Başbakan ve AKP yöneticilerinin kendilerini "medya müfettişi" yerine koyduklarını savunan Adan, RTÜK'ün İzleme ve Değerlendirme Raporu'na göre, TRT'nin 22 Şubat- 2 Mart arasında toplam yayın süresinin 13 saat 32 dakikasını AKP'ye ayırırken, muhalefete sadece 2 saat 48 dakika yer verdiğini belirterek eleştiride bulundu.
- Adan gazetecilerin sorularını yanıtladı
Bir gazetecinin son günlerde yaşanan sokaklardaki eylemlere ilişkin sorusu üzerine Adan, şunları kaydetti:
"Genel Başkanımız da çok net söyledi. MHP'nin referansları milliyetçilik ve demokrasidir. Demokrasi ve milliyetçilik anlayışımıza göre de Türkiye'de çatışmak son derece tehlikelidir. Aşağı yukarı uzun süre Genel Başkanımız Sayın Devlet Bahçeli, sokağın kirli ve tehlikeli olduğunu ifade etmektedir. Bu çatışmacı dil bu işlere sebebiyet teşkil etmektedir. Bu çatışmacı dilin sahibi Sayın Recep Tayyip Erdoğan'dır. Hırsızı yakalayan polisi sanık sandalyesine oturtursanız, hırsızı yakalayan savcıyı vatan haini ilan ederseniz, binlerce yıllık devlet geleneğini, devleti bölecek şekilde tanzim ettirirseniz...Devleti böldüler, paralel - paralel olmayan devlet. Oysa yasalarla belli değil mi valinin ne yapacağı. Her Vali değişik siyasi partilerin mensubu olabilir. Fakat valinin görevleri Anayasa'da belli değil mi? Emniyet müdürünün ne yapacağı AK Parti'ye göre ayarlanamaz. Hayatını kaybeden bütün vatandaşlarımız bizim, öz evlatlarımız ve kardeşlerimizdir.
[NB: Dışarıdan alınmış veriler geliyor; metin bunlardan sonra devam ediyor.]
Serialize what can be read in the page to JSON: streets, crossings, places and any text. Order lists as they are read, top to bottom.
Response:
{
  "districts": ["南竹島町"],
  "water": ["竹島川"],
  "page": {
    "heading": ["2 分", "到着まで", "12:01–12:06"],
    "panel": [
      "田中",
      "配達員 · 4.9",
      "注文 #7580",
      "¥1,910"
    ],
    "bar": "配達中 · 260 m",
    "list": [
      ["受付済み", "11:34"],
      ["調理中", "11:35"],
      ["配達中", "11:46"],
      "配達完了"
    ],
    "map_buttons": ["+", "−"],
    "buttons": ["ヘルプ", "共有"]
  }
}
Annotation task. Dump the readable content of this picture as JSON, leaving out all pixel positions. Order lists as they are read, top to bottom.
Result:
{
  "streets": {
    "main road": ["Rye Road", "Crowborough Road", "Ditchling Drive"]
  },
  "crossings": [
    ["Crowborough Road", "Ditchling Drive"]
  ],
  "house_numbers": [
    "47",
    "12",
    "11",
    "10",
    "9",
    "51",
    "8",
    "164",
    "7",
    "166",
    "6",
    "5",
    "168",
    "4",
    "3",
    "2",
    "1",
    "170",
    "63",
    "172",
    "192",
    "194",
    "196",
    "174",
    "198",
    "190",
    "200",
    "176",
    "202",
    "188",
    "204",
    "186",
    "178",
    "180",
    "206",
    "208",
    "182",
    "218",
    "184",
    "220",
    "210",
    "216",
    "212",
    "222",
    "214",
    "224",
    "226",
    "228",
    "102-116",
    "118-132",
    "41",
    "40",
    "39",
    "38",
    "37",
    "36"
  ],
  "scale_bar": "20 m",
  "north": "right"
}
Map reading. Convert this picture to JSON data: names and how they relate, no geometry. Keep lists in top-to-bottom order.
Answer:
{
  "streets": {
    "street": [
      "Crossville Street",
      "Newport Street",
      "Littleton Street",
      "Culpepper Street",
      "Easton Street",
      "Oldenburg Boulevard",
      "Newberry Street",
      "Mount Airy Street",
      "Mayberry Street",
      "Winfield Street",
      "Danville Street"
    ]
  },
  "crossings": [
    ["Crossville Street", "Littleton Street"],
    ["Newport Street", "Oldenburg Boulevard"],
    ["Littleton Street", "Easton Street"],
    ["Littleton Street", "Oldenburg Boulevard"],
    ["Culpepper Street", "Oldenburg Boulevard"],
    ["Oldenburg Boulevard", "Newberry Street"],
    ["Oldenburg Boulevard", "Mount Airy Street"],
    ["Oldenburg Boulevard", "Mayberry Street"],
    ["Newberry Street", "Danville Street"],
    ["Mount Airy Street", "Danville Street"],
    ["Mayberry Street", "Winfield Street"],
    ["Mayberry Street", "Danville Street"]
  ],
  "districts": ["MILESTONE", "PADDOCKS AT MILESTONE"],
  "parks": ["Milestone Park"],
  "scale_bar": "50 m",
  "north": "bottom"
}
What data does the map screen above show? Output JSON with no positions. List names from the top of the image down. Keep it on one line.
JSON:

Genel Başkanımızın ifade ettiği gibi, ben de ifade ediyorum. Sokak tehlikelidir ve karanlıktır. Ülkücü hareketin ve MHP'nin demokrasinin dışında hiçbir alternatifi yoktur. Sokak dilini kullanmayınız. Sayın Başbakan kullanmayınız. Milleti germeyiniz. Çatışmacı dilden vazgeçiniz. Size bu millet çok büyük destek verdi."
- Paralel devlet
MHP'nin sandığın dışında hiçbir tepkiyi öngörmediğini ifade eden Adan, "Bugün eğer paralel devlet varsa, paralel devlet Doğu'nun bazı vilayetlerinde... Orada Türk bayrağı yok ve oralarda vergi toplanıyor. Orada vatandaş mahkemelere müracaat etmiyor. Bu dururken kaymakamı, valiyi, kendi hırsızını yakalayana, paralel devlet inşa ettirerek o tarafları unutturmak, ayrı bir garabeti temsil etmektedir" diye konuştu.
"Dört bakanı istifa etmiş bir hükümetin kendisini onurlu kabul etmesi mümkün müdür? Niye istifa ettiler?" diyen Adan, sözlerini şöyle devam etti:
"Çaldıkları için ettiler. Bakanlarla ilgili iddianın şartları ne ise Başbakan da aynı iddialarla karşı karşıyadır. Bunlara düşen dokunulmazlıklarını kaldırtarak yargıya gidip teslim olmalarıdır. Bakınız bakanlar direndi yüzde 30 Türkiye'de devalüasyon oldu. Küçük ve orta işletmeler, esnaf büyük zarar gördü. Türkiye bir tarafa çalan çırpanlar bir tarafa. Böyle bir ülke yönetimi olabilir mi? Milletin teslim olduğu adalete sen niye teslim olmuyorsun? 17 Aralık'a kadar gazeteci, vatandaş, berber, kasap, terzi, memur suç işlese gidip teslim olacağı adalete, 17 Aralık sabahı bunlar teslim olmadılar. Çünkü yakalandılar ve suç üstü yakalandılar. Bu utancı taşıyamazlar. Yapılacak şey demokrasinin önünü açmaktır. yapılacak şey devlette şeffaflığın önünü açmaktır. "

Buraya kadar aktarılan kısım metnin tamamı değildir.